The ampitheter can accommodate up to 5,000 people, making it a much smaller venue than Genesee County's only other notable concert venue, Darien Lake. But even so, while Darien Lake's concerts require a substantial law enforcment presense and dozens, if not more than 100 arrests, might be reported following a show, there hasn't been a single arrest reported at Frost Ridge related to a concert since 2011.
There is no immediate information available on the local economic impact of Frostridge, and David and Greg said they could not talk with the press on advice of their attorney. But from previous conversations with The Batavian over the past view years, we know they book thousands of guests every season as well as attract tens of thousands of tourists to Genesee County for their concerts.
Each season, they employ nearly 40 people for concerts and camping.
The town's file on Frost Ridge also contains an apparent notice from earlier this year of violations and an order to cease certain activities, listed by code number.
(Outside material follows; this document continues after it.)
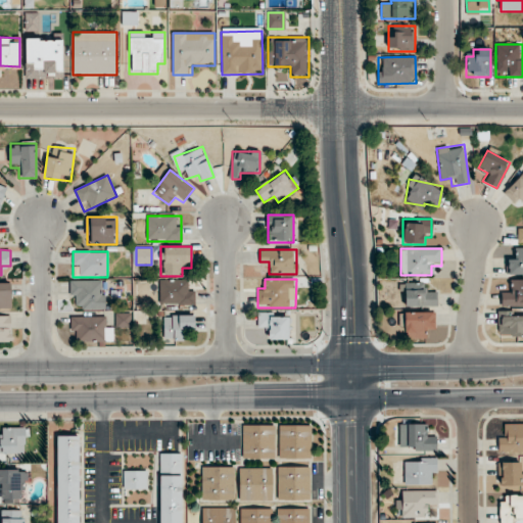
[(159,304),(194,304),(194,290),(185,290),(185,280),(159,280),(159,304)]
It's signed by the town's code enforcment officer, Jeff Steinbrenner.
David Roach, attorney for Frost Ridge, responded March 17 and stated the notice was dubious in meaning, sweeping in scope, constituted discrimintory enforcment because only Frost Ridge is targeted and runs counter to findings in 1989 and 2013 by the town Zoning Board of Appeals that the campground was operating legally as a preexisting, nonconforming use.
Roach accuses the town of merely perpetuating a political agenda driven by the Cleeres.
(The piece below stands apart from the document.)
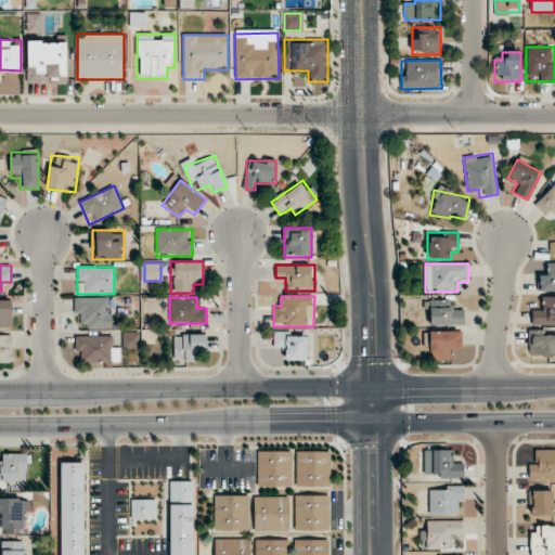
[(112,328),(112,298),(74,298),(74,319),(86,319),(86,328),(112,328)]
"We are aware that one married couple, David and Marny Cleere, just last year expressed their displeasure for the first time with the ongoing 50-plus year tradition of live music at Frost Ridge," Roach wrote.
He continues, "they in fact demand the town 'abate the violations of the Town Code,' in what seems like a frontal assault on Frost Ridge's very existance. If not entirely arbitrary and capricious, the town's intended action against Frost Ridge may be construed as furthering the Cleere's personal agenda, which has absolutely no legitimate bearing on Frost Ridge's compliance with the Zoning Code."
The suit also alledges that the campground's current use and configuration constitutes a serious fire hazard to the surrounding area, campground guests and the campground's owners.
The town's file on Frost Ridge contains a Jan. 9 letter from the Le Roy Fire Department finding five minor possible fire safety violations, including problems with signage, no site map and no letter in the department's file on how many permanent residents there are at the campground.
The campground sits on two parcels of a combined 31 acres with an assessed value approaching $130,000.
Marty Stuart performing at Frost Ridge, Sept. 2011.
Alexander native Krista Marie peforming at Frost Ridge, August 2013.
Blackjack Billy performing at Frost Ridge, June 2013.
Phil Vassar performing at Frost Ridge, July 28. During his performance, Vassar praised Frost Ridge. He praised the setting. He praised the hospitality. He praised the acoustics of the venue. "This is a special place," Vassar told the crowd after his fourth song. "We play a lot of places around the country and there's no place else like this."